Though I knew these were the facts, they seemed of little help to those suffering such intense grief. I was happy that my daughter was alive, but I was also angry at the circumstances—and I told God. Whether He allowed what happened, caused it or chose it as part of His strategic plan, I did not like it. As grateful as I was for my daughter’s survival, I knew that other parents were dealing with unbearable grief. “I just don’t understand,” I told God.

What do we do as Christians when circumstances careen out of control, and we no longer understand what is going on? As followers of Christ, how do we react when the confidence we have in our faith is shaken? What happens when our theology and what we believe about God is called into question in a moment’s time? How do we develop the backbone of steel needed to take us through these times?

The underpinnings of faith lead us in one of two major directions: to give up or to be resilient. Resilience is the term we use when people bounce back from horrible experiences. Resilience is the grace to remain strong after going through something that almost breaks you.
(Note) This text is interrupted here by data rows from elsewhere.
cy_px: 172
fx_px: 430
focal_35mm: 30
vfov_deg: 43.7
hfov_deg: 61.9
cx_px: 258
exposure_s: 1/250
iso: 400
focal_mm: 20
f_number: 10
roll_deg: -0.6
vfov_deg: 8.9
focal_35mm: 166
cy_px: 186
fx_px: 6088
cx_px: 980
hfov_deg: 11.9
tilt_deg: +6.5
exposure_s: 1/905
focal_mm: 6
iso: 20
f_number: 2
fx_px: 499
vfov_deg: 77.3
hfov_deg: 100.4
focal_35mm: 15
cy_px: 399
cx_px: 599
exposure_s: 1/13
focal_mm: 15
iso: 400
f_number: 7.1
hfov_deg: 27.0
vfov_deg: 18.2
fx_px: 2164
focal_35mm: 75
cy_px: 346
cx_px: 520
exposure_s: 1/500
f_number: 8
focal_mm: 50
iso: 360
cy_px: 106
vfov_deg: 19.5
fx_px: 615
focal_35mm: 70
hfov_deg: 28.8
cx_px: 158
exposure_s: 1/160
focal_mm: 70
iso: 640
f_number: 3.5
So how do we find that resilience? How can we prepare to be resilient before life’s unexpected setbacks hit us in the face? As we’ll see, the answer begins and ends with faith.

A Two-Sided Coin

Faith has two sides. The faith that Jesus woos us to is much deeper than the easy belief system that says, “I believe in Jesus” but doesn’t truly follow Him. It’s more than believing in mystical formulas that satisfy our every whim and smooth over every rough patch. The faith Jesus invites us to live is a journey that includes rough patches and difficult choices.

The latter is the faith recorded in Daniel 3, where we find the famous story of Shadrach, Meshach and Abednego. Though they lived in pagan Babylon, a nation that worshiped multiple gods, these Hebrew children loved the living God and refused to compromise their faith in Him. Babylon’s King Nebuchadnezzar had built a golden statue of himself and ordered everyone to bow down and pay homage when certain music played. But Shadrach, Meshach and Abednego refused to honor an idol to any god or man, no matter the consequences.
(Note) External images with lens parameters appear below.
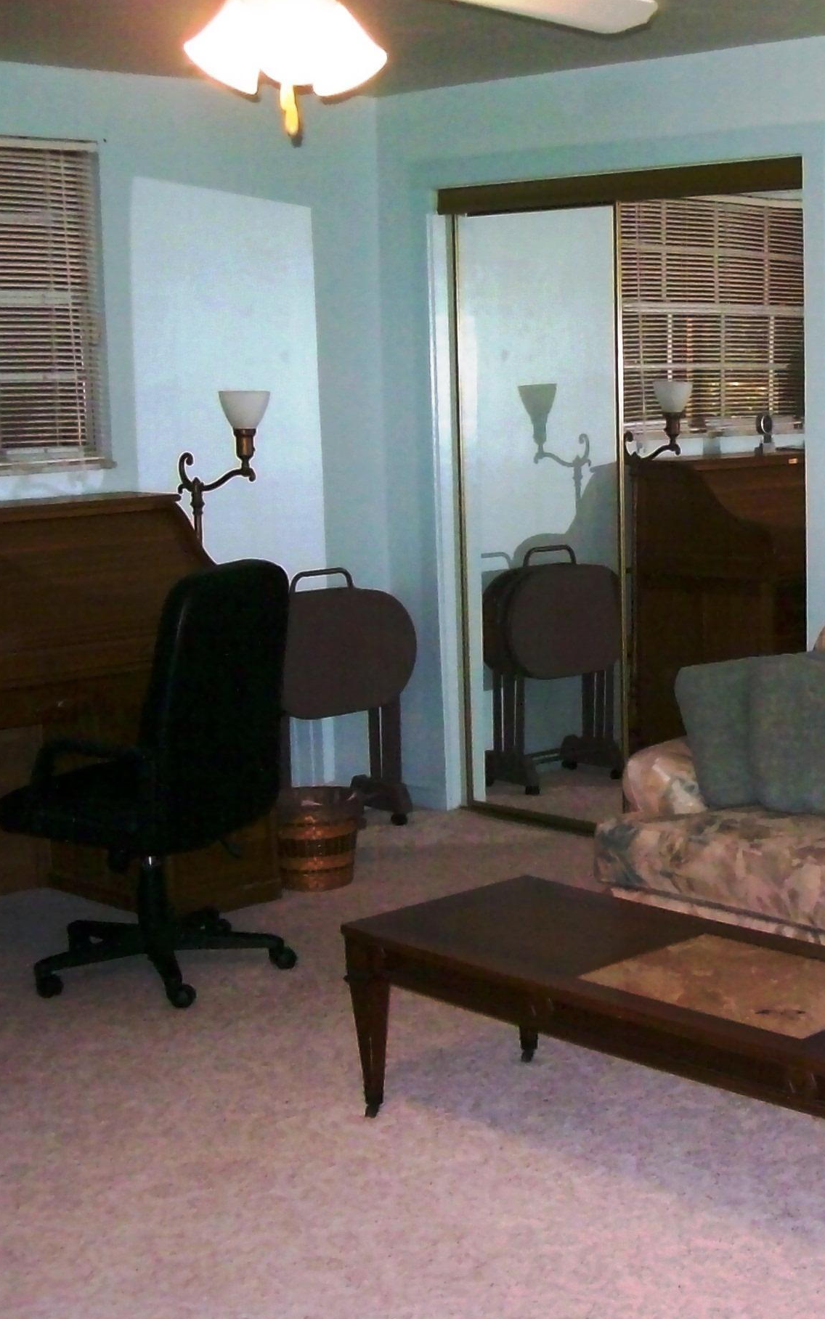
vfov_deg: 37.5
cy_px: 628
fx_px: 1942
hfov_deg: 23.3
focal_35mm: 54
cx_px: 744
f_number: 2.7
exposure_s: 1/64
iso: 160
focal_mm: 6
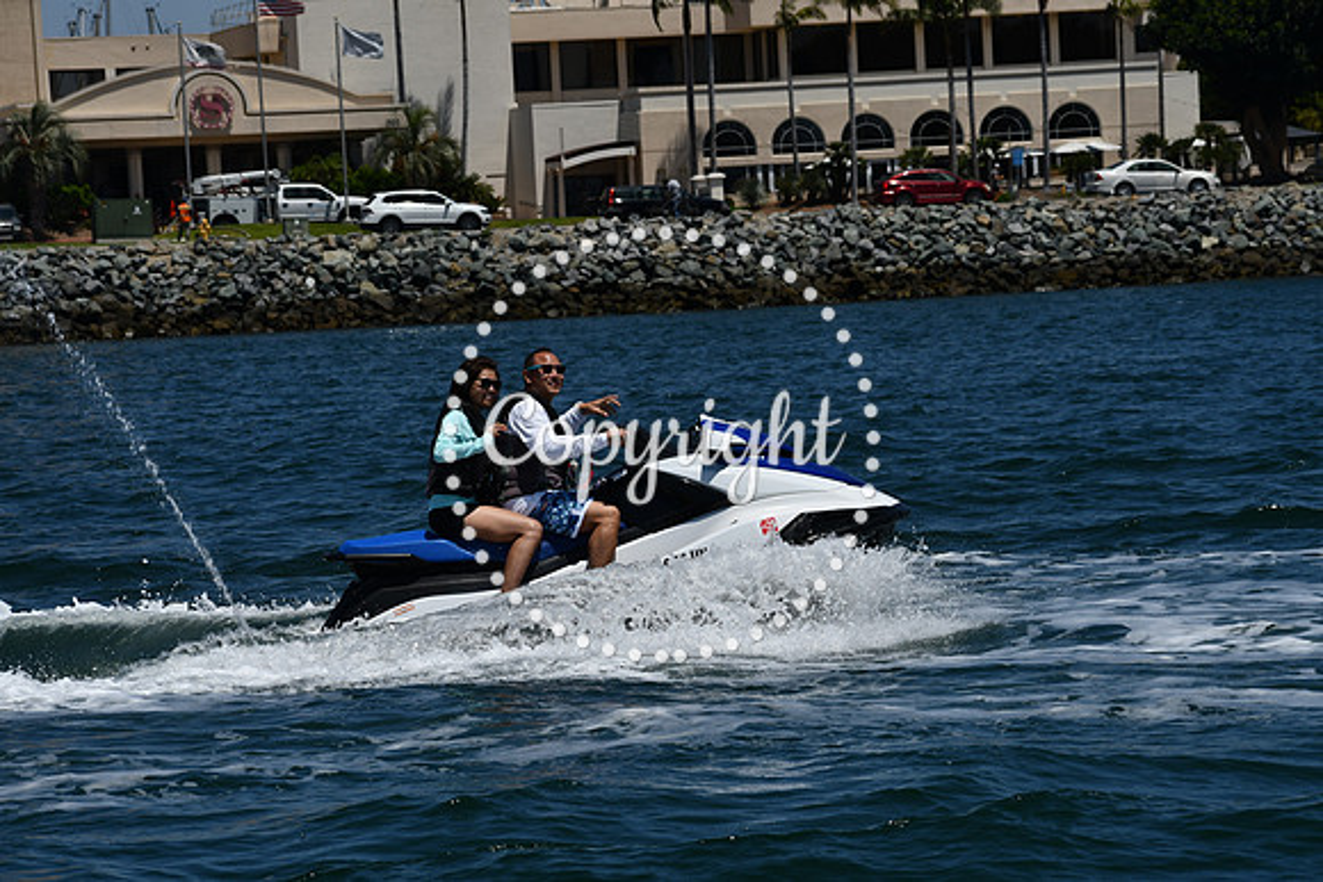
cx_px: 662
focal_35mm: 174
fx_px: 6396
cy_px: 441
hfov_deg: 11.8
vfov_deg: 7.9
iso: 100
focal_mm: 116
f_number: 10
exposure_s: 1/800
And the consequences were great. The Hebrew children were brought before Nebuchadnezzar, who offered them one last chance to bow down when the music played. He warned that if they didn’t, he would heat a furnace seven times hotter than usual and have them thrown into it. Despite the king’s threat, Shadrach, Meshach and Abednego stood firm. Their response, recorded in Daniel 3:16-18, should cause even the faintest of heart to rise up with courage: “King Nebuchadnezzar, we do not need to defend ourselves before you in this matter. If we are thrown into the blazing furnace, the God we serve is able to deliver us from it, and he will deliver us from Your Majesty’s hand. But even if he does not, we want you to know, Your Majesty, that we will not serve your gods or worship the image of gold you have set up” (emphases mine).

Faith is like a coin with two sides. In verse 17 we see one side of faith. Shadrach, Meshach and Abednego had confidence and were absolutely determined. They knew God was able and willing to deliver them. So often when Christians pray, they waver between opposing beliefs. They say things like: “Well, I know that God can heal me, but I’m not sure He wants to.” “God is able to put my marriage back together, but I’m not sure He wants to.” “I know God can reach my kids, but I’m not sure He wants to.”

The Hebrew boys had no such doubts. They said, “God is able, and He will deliver us.” They spoke with their shoulders back, their chins held high, knowing God was on their side. This is the kind of confidence we ought to have. This side of faith says, “God can and will deliver me.” When we go to God in prayer for a financial need, a healing need, a relational issue, or on behalf of the nations, we ought to pray and ask without doubting. “Since we know he hears us when we make our requests, we also know that he will give us what we ask for” (1 John 5:15, NLT).